The TAVR in sort of all these non-invasive cardiac surgeries or less-invasive cardiac surgeries than what we're used to, I think is the new frontier, because you know, the cardiologists really look for survival and stroke. And the question that we come by and ask is like, "yeah but does it make life better?" And the new outcomes we're looking at is not survival, but days out of the hospital. Those are sort of the new outcomes we'll be looking at. Instead of things like quality of life, things that can still be easily counted, which is, you know, who doesn't end up in the nursing home, ends up going back home, instead of just these gross counts, and I think that's where clinical trials are going.

It's not, how many hospitalizations and ED visits but actually how many days were you out of the hospital? Out of the hospital at home, not out of the hospital in long-term care, but in the hospital at home.

Alex: Well that's a step in the right direction. What about measuring functional outcomes? Is that a big component of a lot of the heart failure studies? Because it wasn't early on. It was combined death and MI, or combined hospitalization and death.

Nate: Traditionally, it has not been an outcome the way we as geriatricians think about it traditionally. There was, does the six-minute walk improve? But not actually how is there function. And now some of the large registries in clinical trials are actually starting to put in those kinds of outcomes.

So it's still very, very new, like you can't go to a giant secondary database and do that research now, we're just starting to collect those kinds of data, but I think it will be soon.

Alex: Anything else you wanna...any shout-outs you wanna give?

Nate: I think the shout-outs that I wanna give, sort of in line with what we were talking about, and sort of in line with the question Ken asked earlier, is, who are the cardiologists out there in the world that have really embraced this?
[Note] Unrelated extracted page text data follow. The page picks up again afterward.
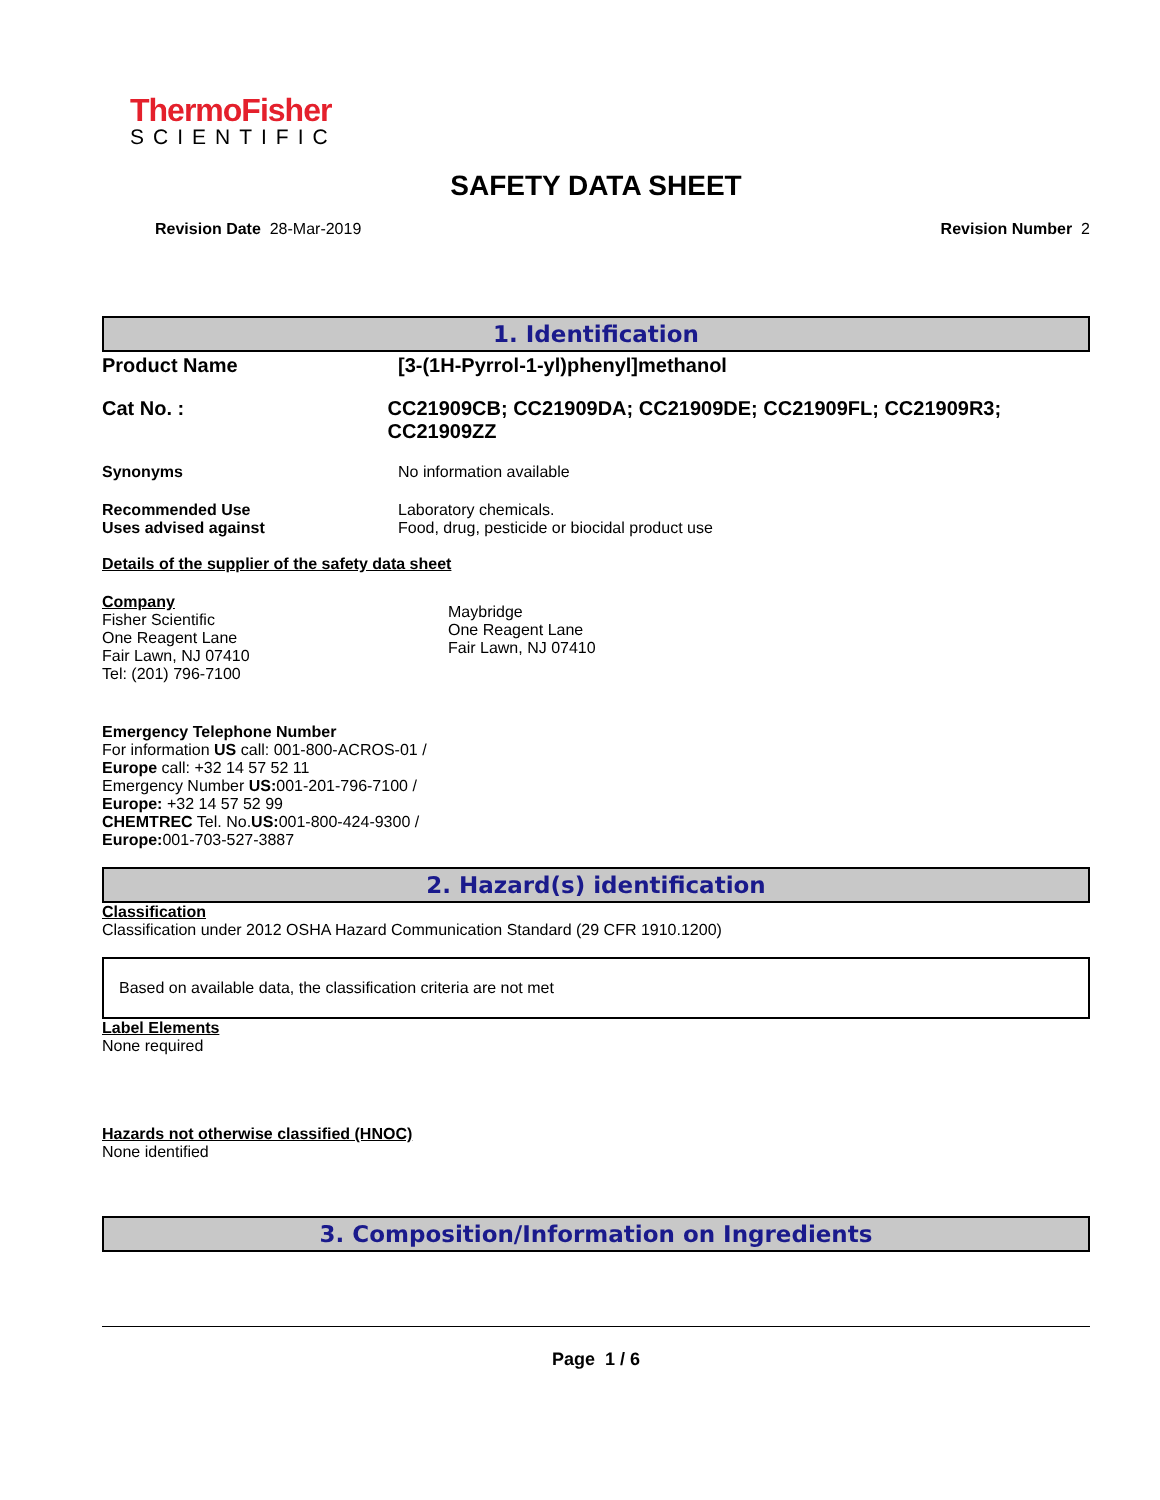ThermoFisher
SCIENTIFIC
SAFETY DATA SHEET
Revision Date 28-Mar-2019 Revision Number 2
1. Identification
Product Name [3-(1H-Pyrrol-1-yl)phenyl]methanol
Cat No. : CC21909CB; CC21909DA; CC21909DE; CC21909FL; CC21909R3; CC21909ZZ
Synonyms No information available
Recommended Use
Uses advised against Laboratory chemicals.
Food, drug, pesticide or biocidal product use
Details of the supplier of the safety data sheet
Company
Fisher Scientific
One Reagent Lane
Fair Lawn, NJ 07410
Tel: (201) 796-7100
Maybridge
One Reagent Lane
Fair Lawn, NJ 07410
Emergency Telephone Number
For information US call: 001-800-ACROS-01 / Europe call: +32 14 57 52 11
Emergency Number US: 001-201-796-7100 / Europe: +32 14 57 52 99
CHEMTREC Tel. No.US: 001-800-424-9300 / Europe: 001-703-527-3887
2. Hazard(s) identification
Classification
Classification under 2012 OSHA Hazard Communication Standard (29 CFR 1910.1200)
Based on available data, the classification criteria are not met
Label Elements
None required
Hazards not otherwise classified (HNOC)
None identified
3. Composition/Information on Ingredients
Page 1 / 6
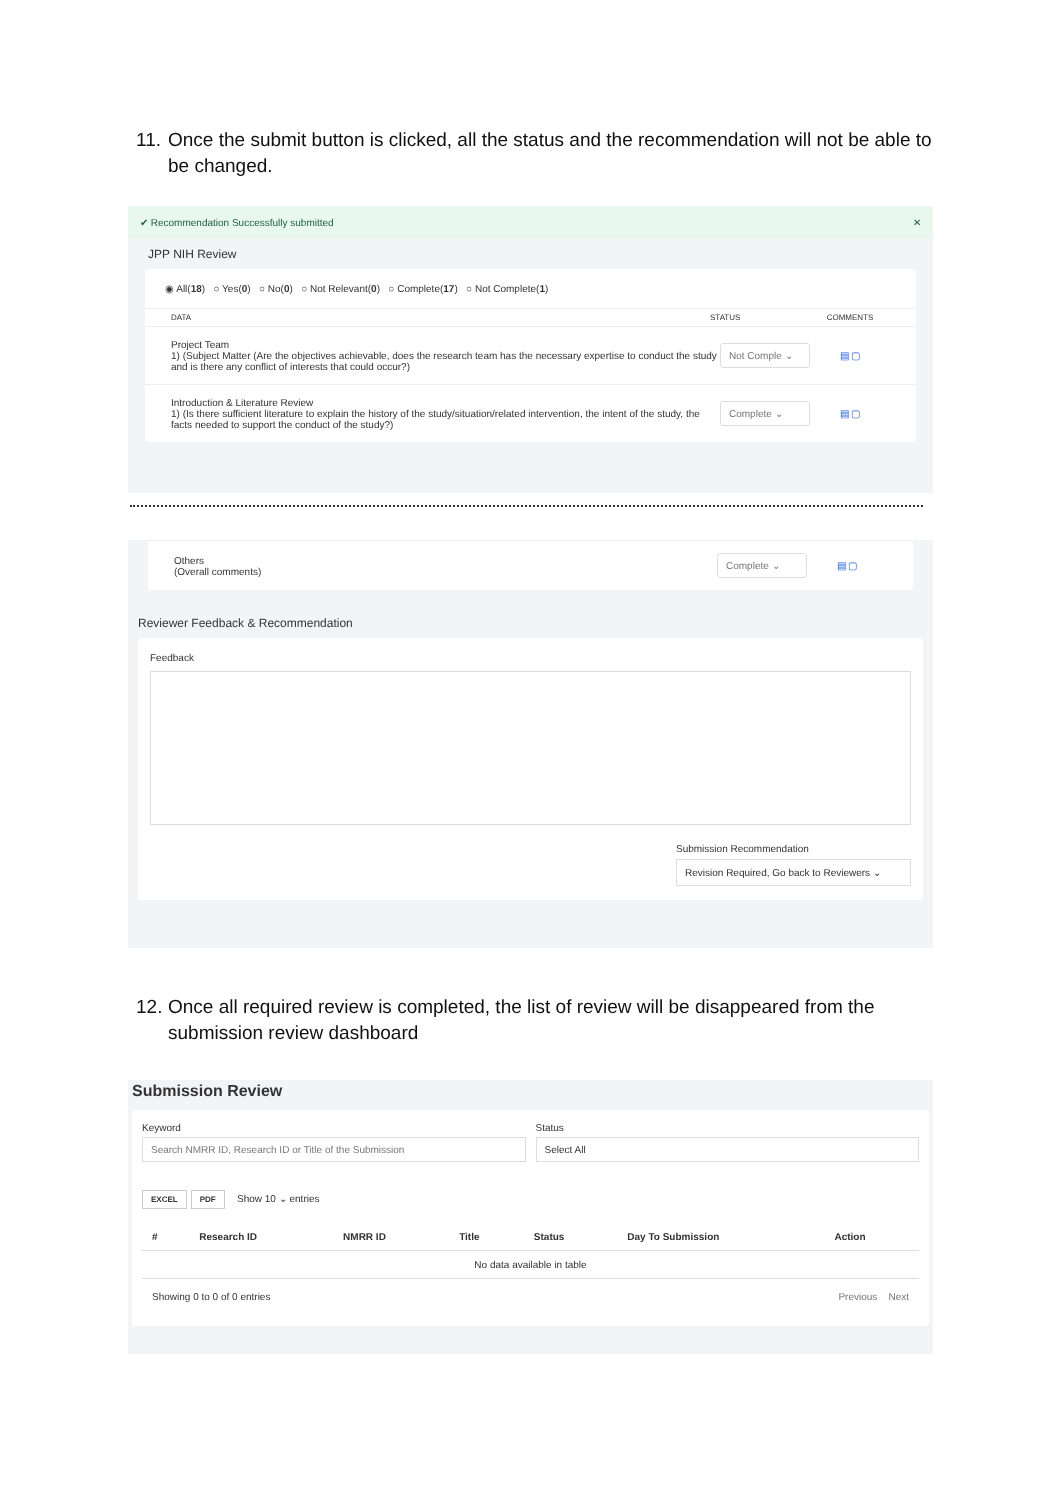11. Once the submit button is clicked, all the status and the recommendation will not be able to be changed.
✔ Recommendation Successfully submitted ✕
JPP NIH Review
◉ All(18) ○ Yes(0) ○ No(0) ○ Not Relevant(0) ○ Complete(17) ○ Not Complete(1)
DATA STATUS COMMENTS
Project Team
1) (Subject Matter (Are the objectives achievable, does the research team has the necessary expertise to conduct the study and is there any conflict of interests that could occur?)
Not Comple ⌄ ▤ ▢
Introduction & Literature Review
1) (Is there sufficient literature to explain the history of the study/situation/related intervention, the intent of the study, the facts needed to support the conduct of the study?)
Complete ⌄ ▤ ▢
Others
(Overall comments)
Complete ⌄ ▤ ▢
Reviewer Feedback & Recommendation
Feedback
Submission Recommendation
Revision Required, Go back to Reviewers ⌄
12. Once all required review is completed, the list of review will be disappeared from the submission review dashboard
Submission Review
Keyword
Search NMRR ID, Research ID or Title of the Submission
Status
Select All
EXCEL PDF Show 10 ⌄ entries
| # | Research ID | NMRR ID | Title | Status | Day To Submission | Action |
| --- | --- | --- | --- | --- | --- | --- |
| No data available in table | | | | | | |
Showing 0 to 0 of 0 entries Previous Next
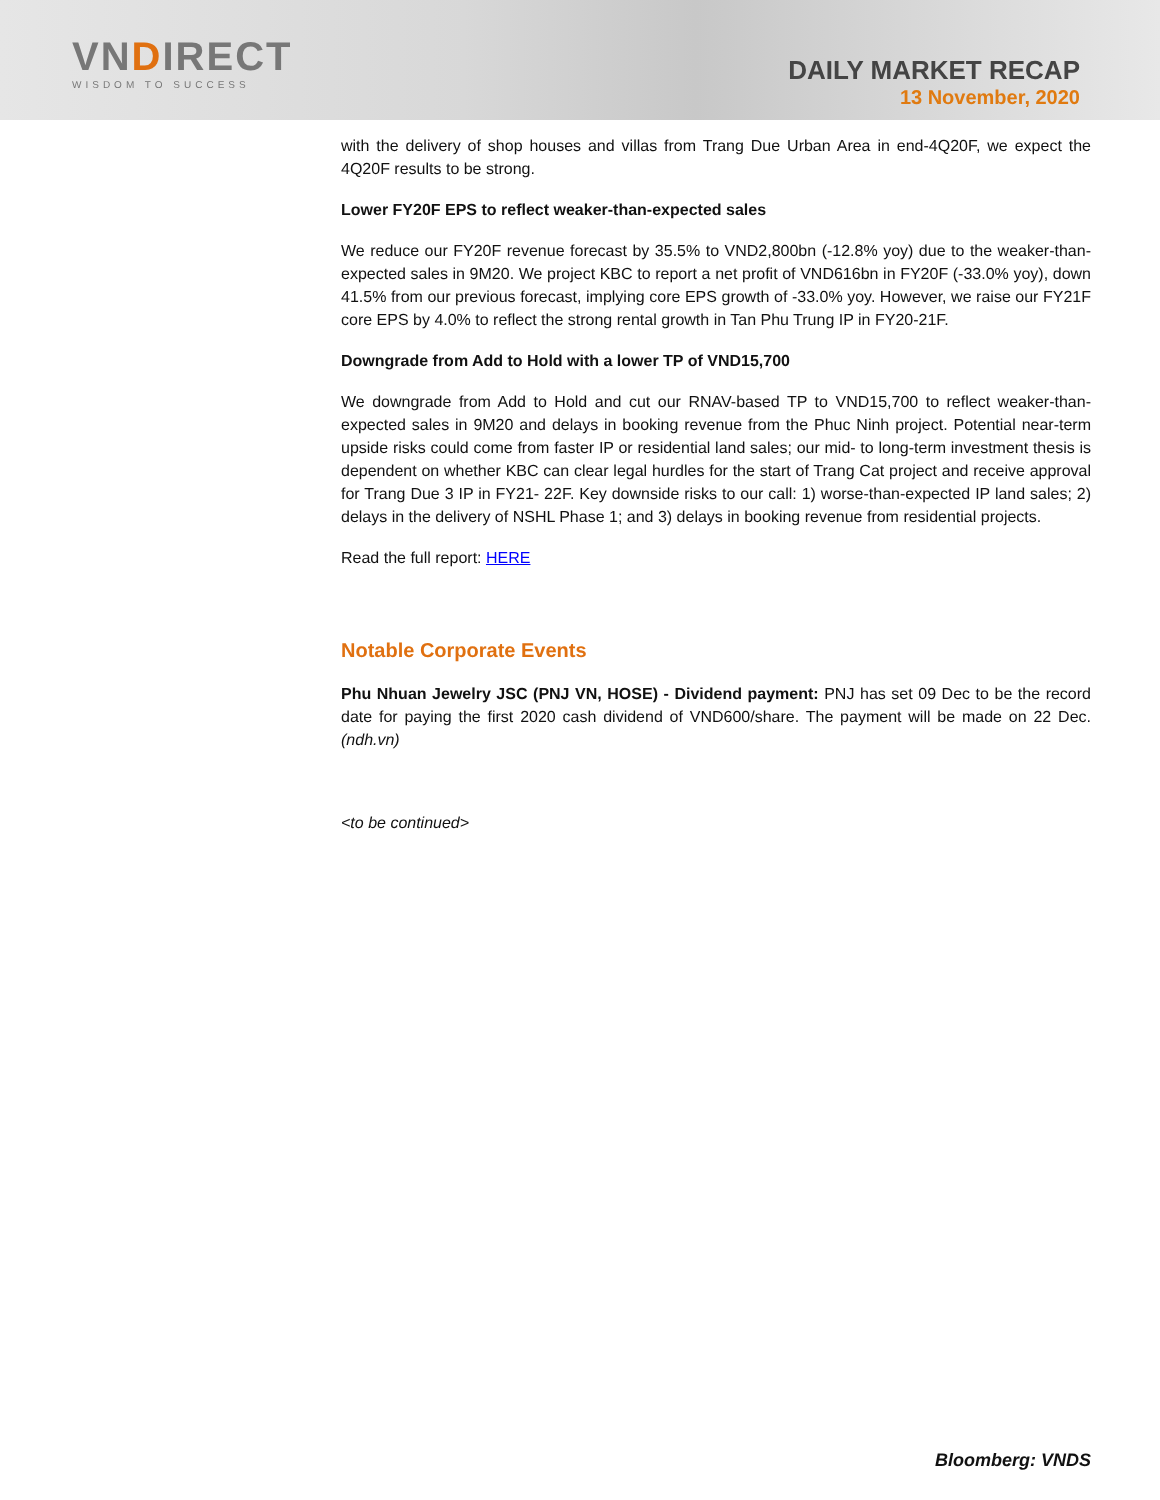VNDIRECT
WISDOM TO SUCCESS
DAILY MARKET RECAP
13 November, 2020
with the delivery of shop houses and villas from Trang Due Urban Area in end-4Q20F, we expect the 4Q20F results to be strong.
Lower FY20F EPS to reflect weaker-than-expected sales
We reduce our FY20F revenue forecast by 35.5% to VND2,800bn (-12.8% yoy) due to the weaker-than-expected sales in 9M20. We project KBC to report a net profit of VND616bn in FY20F (-33.0% yoy), down 41.5% from our previous forecast, implying core EPS growth of -33.0% yoy. However, we raise our FY21F core EPS by 4.0% to reflect the strong rental growth in Tan Phu Trung IP in FY20-21F.
Downgrade from Add to Hold with a lower TP of VND15,700
We downgrade from Add to Hold and cut our RNAV-based TP to VND15,700 to reflect weaker-than-expected sales in 9M20 and delays in booking revenue from the Phuc Ninh project. Potential near-term upside risks could come from faster IP or residential land sales; our mid- to long-term investment thesis is dependent on whether KBC can clear legal hurdles for the start of Trang Cat project and receive approval for Trang Due 3 IP in FY21- 22F. Key downside risks to our call: 1) worse-than-expected IP land sales; 2) delays in the delivery of NSHL Phase 1; and 3) delays in booking revenue from residential projects.
Read the full report: HERE
Notable Corporate Events
Phu Nhuan Jewelry JSC (PNJ VN, HOSE) - Dividend payment: PNJ has set 09 Dec to be the record date for paying the first 2020 cash dividend of VND600/share. The payment will be made on 22 Dec. (ndh.vn)
<to be continued>
Bloomberg: VNDS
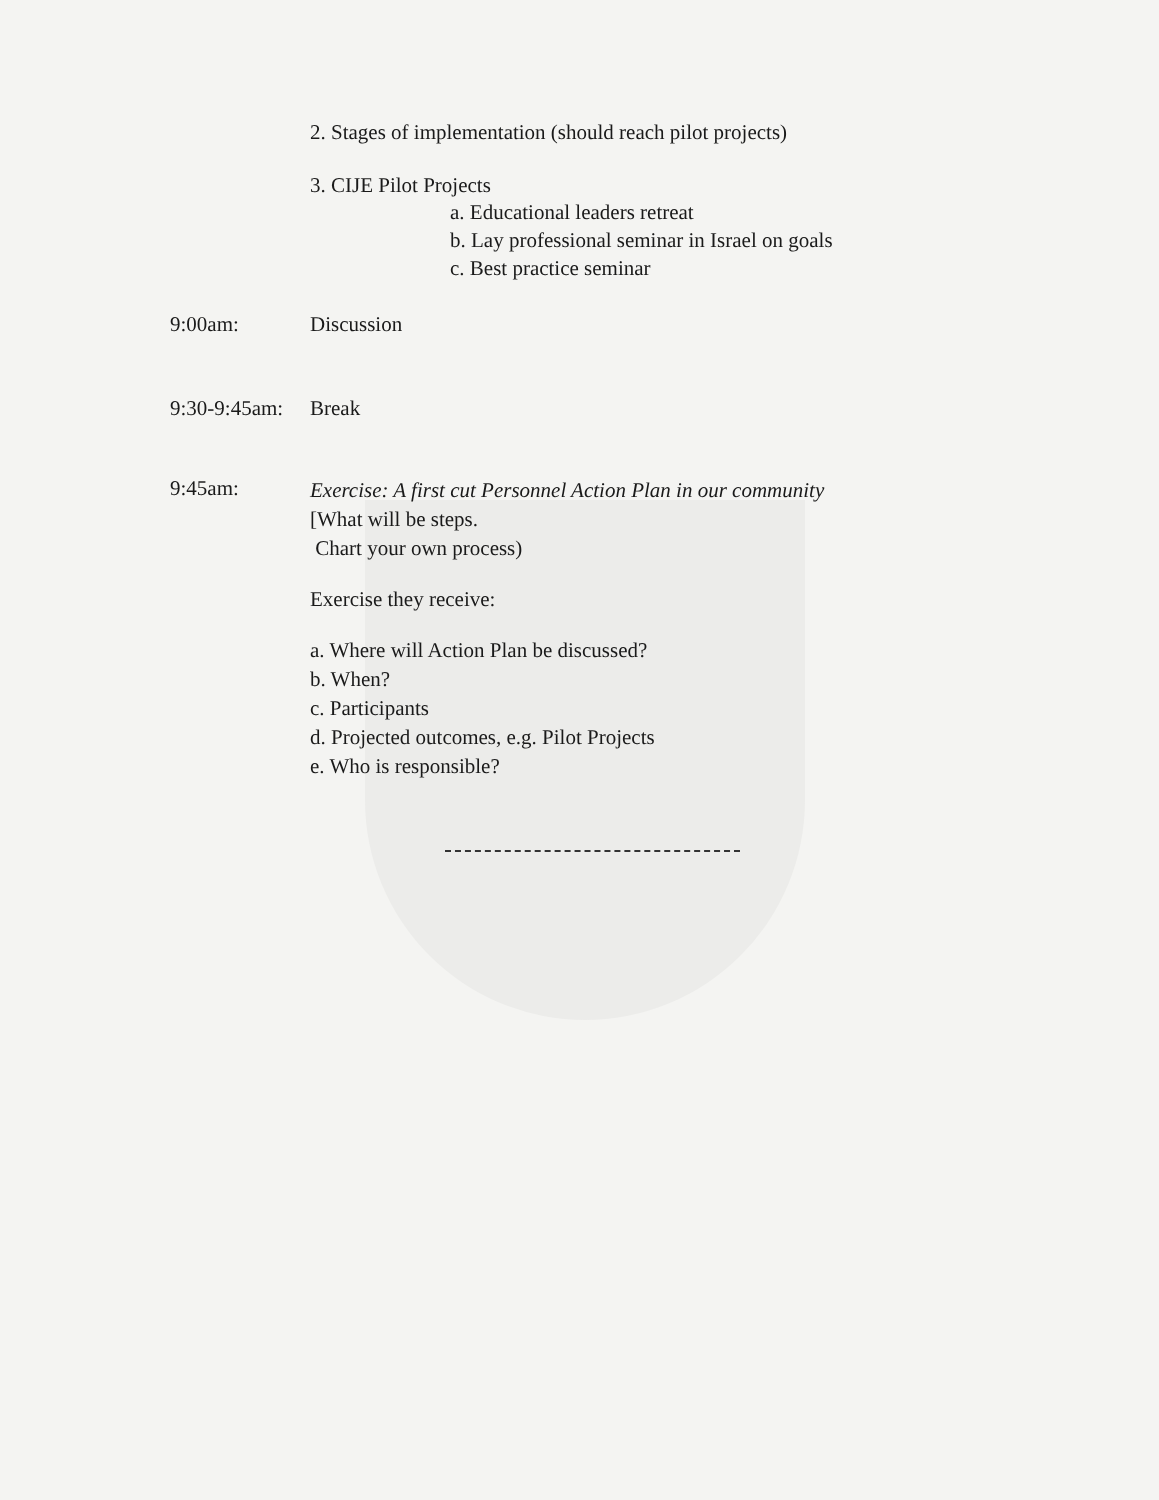2. Stages of implementation (should reach pilot projects)
3. CIJE Pilot Projects
a. Educational leaders retreat
b. Lay professional seminar in Israel on goals
c. Best practice seminar
9:00am: Discussion
9:30-9:45am: Break
9:45am:
Exercise: A first cut Personnel Action Plan in our community
[What will be steps.
Chart your own process)
Exercise they receive:
a. Where will Action Plan be discussed?
b. When?
c. Participants
d. Projected outcomes, e.g. Pilot Projects
e. Who is responsible?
And those are the people that I want to give shout-outs to. The Lynne Warner Stevensons of the world, the cardiologists who are standing up in giant cardiology meetings and sort of saying, how do we incorporate palliative care, and even if it's not palliative care, how do we think about these outcomes that are really important to patients and their families and these kind of outcomes that matter, if you will. Those are the people that I think need more credit, because we can spend a lot of time on the outside sort of shouting, "you should, you should, you should," but it's the change-agents inside those fields that have really embraced geriatrics and palliative medicine that are helping integrate the kind of change that we're seeing more and more. That's the general shout-out I want to do.

Alex: That'll include Rita Redburg here.

Ken: That's right.

Alex: Great. Well we usually end with another verse. This one is, maybe, more appropriate for the Trump time period, we'll see. I'm gonna see if I can get this solo right.

Alex plays “Redemption Song” by Bob Marley:
"Emancipate yourself from mental slavery, none but yourselves can free our minds. Have no fear for atomic energy, cause none of them can stop the time. How long shall they kill our prophets while we stand aside and look. Some say it's just a part of it. You've got to fulfill the book. Won't you help to sing, these songs of freedom. Cause all I ever had, redemption songs, redemption songs, these songs of freedom."

Alex: So why'd you choose that song, Nate?

Nate: You know Alex, I just think it's really important that those of us in healthcare, who have a voice, make sure that we advocate for those in our society who don't have a voice, because I think it's a fundamental right that we have, that we all have healthcare. And not everyone can actually have a voice to advocate for themselves and I think all of us need to make sure that's one of our priories, regardless of what's happening in the world.